An existing 26-unit apartment complex located at 1801 Westlake Drive could be the site of a future redevelopment. During a Feb. 12 meeting, architectural firm Shiflet Group Architects presented conceptual plans to West Lake Hills City Council for a new condominium proposed for the site.
Mayor Linda Anthony noted that this presentation only depicts a high-level conceptual study and not an official site plan proposal. The developers are solely looking for the city’s feedback at this time, Anthony said.
The current two-story rental complex was built in 1962 and is owned by Greg and David Vandermark, who stated that they hope to develop a new property that is aesthetically pleasing to the city.
“My brother and I have given this a lot of thought. ... We believe it’s time to redevelop the property,” Greg Vandermark said.

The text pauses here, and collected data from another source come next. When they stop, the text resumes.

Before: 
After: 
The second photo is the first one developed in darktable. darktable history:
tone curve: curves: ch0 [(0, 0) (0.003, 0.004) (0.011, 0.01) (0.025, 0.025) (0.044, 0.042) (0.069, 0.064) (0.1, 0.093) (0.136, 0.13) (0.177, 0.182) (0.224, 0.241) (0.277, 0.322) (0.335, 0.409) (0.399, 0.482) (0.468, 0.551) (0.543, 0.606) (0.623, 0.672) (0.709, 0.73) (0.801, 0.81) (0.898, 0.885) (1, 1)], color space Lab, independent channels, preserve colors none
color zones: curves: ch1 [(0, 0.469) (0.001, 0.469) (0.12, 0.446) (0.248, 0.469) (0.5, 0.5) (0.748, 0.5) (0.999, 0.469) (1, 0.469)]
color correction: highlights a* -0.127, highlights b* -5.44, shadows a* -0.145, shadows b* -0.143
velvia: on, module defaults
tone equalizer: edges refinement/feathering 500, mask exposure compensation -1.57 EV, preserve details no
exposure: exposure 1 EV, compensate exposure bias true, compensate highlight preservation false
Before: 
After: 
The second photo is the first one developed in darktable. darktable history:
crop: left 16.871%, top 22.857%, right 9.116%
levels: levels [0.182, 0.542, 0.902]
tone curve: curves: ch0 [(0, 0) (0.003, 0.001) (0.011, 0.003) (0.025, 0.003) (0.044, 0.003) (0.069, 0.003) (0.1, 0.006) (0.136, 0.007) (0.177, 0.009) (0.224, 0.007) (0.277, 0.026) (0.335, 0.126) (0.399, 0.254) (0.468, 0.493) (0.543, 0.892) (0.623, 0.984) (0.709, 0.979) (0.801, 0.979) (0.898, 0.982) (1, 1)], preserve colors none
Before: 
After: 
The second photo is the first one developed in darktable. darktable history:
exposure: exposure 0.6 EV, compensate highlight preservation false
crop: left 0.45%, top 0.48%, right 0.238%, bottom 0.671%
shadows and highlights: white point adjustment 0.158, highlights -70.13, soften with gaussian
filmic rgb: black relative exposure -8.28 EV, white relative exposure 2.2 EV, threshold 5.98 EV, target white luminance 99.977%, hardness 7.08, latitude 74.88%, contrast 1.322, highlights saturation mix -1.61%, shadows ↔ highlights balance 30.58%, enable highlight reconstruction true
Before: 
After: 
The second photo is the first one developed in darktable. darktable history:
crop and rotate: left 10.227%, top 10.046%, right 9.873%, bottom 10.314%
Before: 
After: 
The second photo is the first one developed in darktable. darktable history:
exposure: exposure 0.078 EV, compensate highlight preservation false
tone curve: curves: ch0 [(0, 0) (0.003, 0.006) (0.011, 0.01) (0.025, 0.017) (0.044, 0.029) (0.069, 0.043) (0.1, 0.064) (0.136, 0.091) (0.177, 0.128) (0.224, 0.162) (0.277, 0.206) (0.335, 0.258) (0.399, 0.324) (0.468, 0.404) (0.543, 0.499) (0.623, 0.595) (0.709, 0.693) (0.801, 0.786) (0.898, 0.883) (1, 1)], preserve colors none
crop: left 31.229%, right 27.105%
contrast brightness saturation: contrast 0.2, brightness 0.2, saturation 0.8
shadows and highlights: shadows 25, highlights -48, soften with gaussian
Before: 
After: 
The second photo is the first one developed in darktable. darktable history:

Greg Vandermark stated that every unit of the complex is being rented, and about half a dozen tenants have lived there for 10 years. Unlike the current complex, the potential condominiums would be available to purchase rather than rent, though no potential prices were discussed during the meeting.
Renderings presented to council featured two condominium buildings featuring units with a significant spatial increase, bringing the average size of a unit from 750 square feet to 2,100 square feet. The firm’s proposal includes 19 units, a total of 44 parking spaces and three dock spaces.
The new conceptual building height was presented at 45 feet, a 27-foot increase from the current building. According to the architectural firm, the first floor is designated as a parking lot with three stories of residential units above it.
The conceptual plans showcased an impervious cover increase from 34,000 feet to 40,000 feet and the potential to impact six to seven trees, which would require a future variance request.
The property sits in a low canyon dropping off of Westlake Drive, which the architects believe would protect the existing view of Austin.
However, the current ordinance within West Lake Hills permits a building of this nature not to exceed 30 feet, and according to Anthony a hardship or burden on the client is necessary in order for a variance to be approved by the council.
“If our ordinance says 30 feet, the hardship can’t be solely economic,” Anthony said, encouraging the developers to reduce the overall height of the building. Anthony mentioned the idea of reducing space between the individual levels of the building to decrease the overall height.
Council Member Brian Plunkett agreed with Anthony, saying that it would be difficult for council to pass a 45-foot building. However, he noted that the concept could be attractive to many West Lake Hills residents looking to downsize from their homes.
Plunkett suggested possibly lowering the first of the two buildings which sits closest to the road, making it the most visible.
Council took no action on the conceptual presentation during the Feb. 12 meeting, and there is no scheduled timeline for the redevelopment. The purpose of the discussion was for developers to gain insight on council’s initial opinions, Anthony said.